Years ago, I cross-wired a DPDT switch and used it to change the phase of the heater wiring tube-by tube in a preamp circuit. I found that it was possible to achieve a degree of hum cancellation if the heaters were each phased a certain way. Those were octal tubes though. Nothing like that should ever be necessary with 12AX7s and other tubes designed for high gain service.
Jack
Re: Humdinger question
Posted: Mon 05/24/21 11:09 am
by musicheals
The tubes are ok. One measures 30mA and the other is 38mA.
But my question more was "could a humdinger pot eliminate the hum caused by different anode current?"
I tried heater elevation on EL84s cathode, but no change...
Re: Humdinger question
Posted: Wed 05/26/21 2:48 pm
by TriodeLuvr
Unbalanced current at the anodes could theoretically allow power supply ripple to modulate the output transformer. If that's the source of the hum, I don't see how a hum pot would help. A hum pot only balances the EM field across each cathode.
Jack
Re: Humdinger question
Posted: Wed 05/26/21 10:01 pm
by musicheals
Ok, thanks a lot Jack
Re: Humdinger question
Posted: Sun 06/06/21 7:53 pm
by zaphod_phil
musicheals wrote: ↑Mon 05/24/21 11:09 am
The tubes are ok.
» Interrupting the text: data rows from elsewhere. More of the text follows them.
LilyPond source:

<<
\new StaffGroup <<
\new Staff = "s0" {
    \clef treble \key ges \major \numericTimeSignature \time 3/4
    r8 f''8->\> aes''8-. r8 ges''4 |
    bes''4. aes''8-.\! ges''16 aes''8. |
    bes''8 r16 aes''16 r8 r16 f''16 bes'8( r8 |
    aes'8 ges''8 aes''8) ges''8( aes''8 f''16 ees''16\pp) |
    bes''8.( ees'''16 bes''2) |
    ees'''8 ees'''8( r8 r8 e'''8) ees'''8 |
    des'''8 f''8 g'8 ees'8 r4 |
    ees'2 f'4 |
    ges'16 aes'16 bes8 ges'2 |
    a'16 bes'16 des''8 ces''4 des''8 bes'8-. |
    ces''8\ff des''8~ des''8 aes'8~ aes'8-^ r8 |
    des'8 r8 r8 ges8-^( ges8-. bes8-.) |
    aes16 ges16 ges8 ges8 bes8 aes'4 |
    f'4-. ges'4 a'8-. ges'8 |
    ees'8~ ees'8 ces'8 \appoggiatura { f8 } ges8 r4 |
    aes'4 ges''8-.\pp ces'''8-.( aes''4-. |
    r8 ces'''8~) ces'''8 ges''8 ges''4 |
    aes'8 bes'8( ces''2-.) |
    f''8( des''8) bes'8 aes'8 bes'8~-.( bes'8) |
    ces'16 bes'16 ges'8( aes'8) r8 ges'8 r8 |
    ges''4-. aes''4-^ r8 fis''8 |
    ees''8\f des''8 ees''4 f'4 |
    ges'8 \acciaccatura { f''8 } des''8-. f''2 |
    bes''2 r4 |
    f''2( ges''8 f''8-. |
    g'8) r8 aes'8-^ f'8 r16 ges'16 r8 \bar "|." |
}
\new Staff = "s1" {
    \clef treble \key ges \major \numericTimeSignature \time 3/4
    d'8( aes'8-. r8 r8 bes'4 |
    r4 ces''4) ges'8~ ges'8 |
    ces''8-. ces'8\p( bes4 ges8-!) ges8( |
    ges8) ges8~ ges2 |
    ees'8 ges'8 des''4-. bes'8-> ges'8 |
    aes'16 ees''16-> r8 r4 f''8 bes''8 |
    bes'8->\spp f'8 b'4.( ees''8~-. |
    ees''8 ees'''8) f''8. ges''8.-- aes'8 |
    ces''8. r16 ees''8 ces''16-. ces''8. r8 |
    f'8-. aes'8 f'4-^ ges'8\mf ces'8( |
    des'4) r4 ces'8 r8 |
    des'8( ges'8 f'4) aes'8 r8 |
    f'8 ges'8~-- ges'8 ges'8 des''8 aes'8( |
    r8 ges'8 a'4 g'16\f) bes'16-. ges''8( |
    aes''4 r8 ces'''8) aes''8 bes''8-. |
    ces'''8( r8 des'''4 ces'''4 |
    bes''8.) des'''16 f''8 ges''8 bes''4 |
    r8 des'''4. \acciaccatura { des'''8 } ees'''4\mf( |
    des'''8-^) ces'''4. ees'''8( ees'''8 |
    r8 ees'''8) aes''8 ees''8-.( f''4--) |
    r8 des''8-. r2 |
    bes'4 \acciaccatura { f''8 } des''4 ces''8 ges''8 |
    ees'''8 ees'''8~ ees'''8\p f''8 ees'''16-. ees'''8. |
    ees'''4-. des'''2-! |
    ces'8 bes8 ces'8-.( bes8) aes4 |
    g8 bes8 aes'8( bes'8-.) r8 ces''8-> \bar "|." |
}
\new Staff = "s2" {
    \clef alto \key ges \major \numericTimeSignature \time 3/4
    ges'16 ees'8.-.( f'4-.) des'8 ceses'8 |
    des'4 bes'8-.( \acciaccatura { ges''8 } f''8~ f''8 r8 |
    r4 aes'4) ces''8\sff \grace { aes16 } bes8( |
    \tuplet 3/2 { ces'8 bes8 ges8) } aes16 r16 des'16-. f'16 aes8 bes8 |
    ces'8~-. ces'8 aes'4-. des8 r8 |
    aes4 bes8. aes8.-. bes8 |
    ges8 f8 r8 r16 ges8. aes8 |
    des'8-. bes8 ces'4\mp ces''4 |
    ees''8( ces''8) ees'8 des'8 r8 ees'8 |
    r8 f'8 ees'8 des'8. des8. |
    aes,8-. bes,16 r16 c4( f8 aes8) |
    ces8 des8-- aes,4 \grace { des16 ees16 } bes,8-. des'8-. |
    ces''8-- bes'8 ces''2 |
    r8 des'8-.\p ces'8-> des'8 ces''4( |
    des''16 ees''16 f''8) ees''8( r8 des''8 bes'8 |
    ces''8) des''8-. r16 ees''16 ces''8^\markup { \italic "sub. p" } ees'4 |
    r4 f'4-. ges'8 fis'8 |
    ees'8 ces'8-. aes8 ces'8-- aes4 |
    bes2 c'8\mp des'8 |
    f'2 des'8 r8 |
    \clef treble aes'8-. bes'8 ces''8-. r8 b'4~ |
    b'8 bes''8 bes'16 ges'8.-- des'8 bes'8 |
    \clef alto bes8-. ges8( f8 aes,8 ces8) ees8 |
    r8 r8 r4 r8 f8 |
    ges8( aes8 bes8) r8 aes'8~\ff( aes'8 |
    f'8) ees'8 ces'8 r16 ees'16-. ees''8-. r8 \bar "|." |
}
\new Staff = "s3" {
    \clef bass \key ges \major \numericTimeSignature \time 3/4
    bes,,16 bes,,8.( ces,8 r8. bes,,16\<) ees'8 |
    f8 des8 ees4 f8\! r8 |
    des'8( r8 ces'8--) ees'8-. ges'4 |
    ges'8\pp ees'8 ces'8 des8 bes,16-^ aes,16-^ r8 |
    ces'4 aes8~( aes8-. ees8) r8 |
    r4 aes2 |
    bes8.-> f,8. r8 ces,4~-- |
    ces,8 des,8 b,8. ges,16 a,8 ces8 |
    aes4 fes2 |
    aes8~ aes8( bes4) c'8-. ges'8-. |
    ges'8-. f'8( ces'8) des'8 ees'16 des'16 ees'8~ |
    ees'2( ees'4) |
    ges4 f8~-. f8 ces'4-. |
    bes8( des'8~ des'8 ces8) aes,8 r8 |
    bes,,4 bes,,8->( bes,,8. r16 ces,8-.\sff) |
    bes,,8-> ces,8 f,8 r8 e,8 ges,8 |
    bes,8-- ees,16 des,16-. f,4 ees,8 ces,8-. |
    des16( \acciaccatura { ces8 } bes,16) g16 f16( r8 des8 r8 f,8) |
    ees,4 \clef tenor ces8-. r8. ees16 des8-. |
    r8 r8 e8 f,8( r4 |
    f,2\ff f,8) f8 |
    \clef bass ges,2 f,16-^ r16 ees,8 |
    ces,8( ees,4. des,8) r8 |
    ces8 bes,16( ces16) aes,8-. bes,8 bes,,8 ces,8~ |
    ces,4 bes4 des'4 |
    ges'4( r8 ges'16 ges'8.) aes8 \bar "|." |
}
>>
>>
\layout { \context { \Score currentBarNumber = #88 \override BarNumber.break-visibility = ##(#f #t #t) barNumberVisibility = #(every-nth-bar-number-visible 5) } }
One measures 30mA and the other is 38mA.
But my question more was "could a humdinger pot eliminate the hum caused by different anode current?"
I tried heater elevation on EL84s cathode, but no change...
The EL84s cathodes are only at around 12 to 14V, you should be using around 50V for elevation. I've found that works extremely well, even with non-matched tubes. Otherwise, you need to look into layout, grounding and lead dress to cure your hum.
FYI, as I never buy matched tubes, I sometimes just pick a random pair of tubes from my stash which give least hum. That gives some great tones
Re: Humdinger question
Posted: Mon 06/07/21 4:04 am
by musicheals
Thanks a lot ZP!
I will try a higher voltage for heater elevation.